I’d find the darkest part of you and stay there. I’d make a home from the overgrown trees and the earthy smell of your soil. I’d hide myself in your deepest cave, and search for the cracks in its walls or the places where nothing but dark creatures live. I’d place my hand against your stone over and over until my hand print slowly formed. I’d find the ugly parts, the cold ones where sun just doesn’t reach, and I’d get comfortable there, in your shady darkness. And then, after feeling your unsteady parts, the parts where your ground just isn’t quite solid, id set fire to your dead trees. I’d start slowly, with those old dried out twigs, and move to your fallen branches until my fire covered your lifeless trees. I’d use every ounce of oxygen in my body just to stoke it. And once it was nothing but cinder, I’d clear the way. I’d use my hands to move the ashes away, and I’d find whatever water I could and I’d watch new life grow. If you were a mountain range, I’m sure I’d get lost trying to find the peaks, but id never give up, because my chest never stops pushing me forward and I’ve never felt such a pull towards something.
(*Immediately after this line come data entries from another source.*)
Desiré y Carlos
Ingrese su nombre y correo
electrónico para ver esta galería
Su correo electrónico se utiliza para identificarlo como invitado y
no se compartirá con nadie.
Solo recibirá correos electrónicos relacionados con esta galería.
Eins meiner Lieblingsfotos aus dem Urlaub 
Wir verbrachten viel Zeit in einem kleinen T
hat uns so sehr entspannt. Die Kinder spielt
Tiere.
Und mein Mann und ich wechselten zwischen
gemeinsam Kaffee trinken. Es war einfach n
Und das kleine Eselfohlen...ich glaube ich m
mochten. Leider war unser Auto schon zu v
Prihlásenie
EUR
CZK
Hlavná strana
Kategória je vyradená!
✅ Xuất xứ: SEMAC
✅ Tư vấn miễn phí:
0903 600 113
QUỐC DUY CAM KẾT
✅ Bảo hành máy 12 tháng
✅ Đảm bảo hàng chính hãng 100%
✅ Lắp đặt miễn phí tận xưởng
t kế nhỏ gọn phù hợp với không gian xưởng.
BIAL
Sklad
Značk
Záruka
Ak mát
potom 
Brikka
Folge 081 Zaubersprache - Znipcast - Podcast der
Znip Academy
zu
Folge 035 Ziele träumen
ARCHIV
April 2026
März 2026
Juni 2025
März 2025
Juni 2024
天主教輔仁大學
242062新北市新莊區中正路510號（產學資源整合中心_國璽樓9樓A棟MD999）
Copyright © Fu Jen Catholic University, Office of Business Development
If you were a mountain range, I’d touch each tree just to feel its bark, and I’d find every hidden lake or massive glacier and I’d sit, patiently, waiting for something to change. If you were a mountain range, I’d be your park ranger and I’d learn you from the tips of your peaks to the darkness of your caves and I’d never forget the way you looked at sunrise. Because I said I’d do that. And because even after all this, I keep trying. I just thought I’d let you know, if you were a mountain range, I’d build my home on you.

Sometimes,

It feels like trying to lift heavy objects with eye lashes, or attempting to drag something huge through thick melted chocolate by a thread. Whatever it actually is, you know it’ll snap easily. I’ve been alone recently. Like actually alone, not the whole cut yourself off from everyone alone because when you do that solitude isn’t actually achieved. My fingers feel weaker, and slippery. I tried holding your heart for longer than I should have. You’d think my lesson would have been learned after a month of silence, but your promise of home weighed down each individual rib in a comforting sort of sadness. I don’t know what happened, where I lost it, but I looked down and what was left in my palms was nothing but old wounds reopened and salted. I feel like those thick green leaves that had started to bud and are now sinking with the weight of that snow. It looked so calm and clean, but what I realized is that frozen water is still water and whether it’s fast or still you can still drown. I tried for a while to just drink it, but my stomach is full and I’m left with a brain freeze that won’t go away.
Maybe its just midnight thoughts.
Maybe you didn’t mean to.
I’m shivering though, and it’d be nice if you could at least state that you were there. I can still feel you, whether you admit to it or not.

Maybe it’s just the day.

I wasn’t going to let you be a major part of my life, you know? I was just going to keep it simple, let things happen, but then you spent twenty minutes mumbling “there’s a chance I…. I might umm…. I think I….” and then you said it and those clean strings that were attaching you and me started to get a little messier. It always does when that word comes into it. I’m here. I’ll keep reminding you until you tell me to leave. It’s messy now, those strings are tangled, but I never did liked things to be neat and tidy all the time, so I guess it’s appropriate.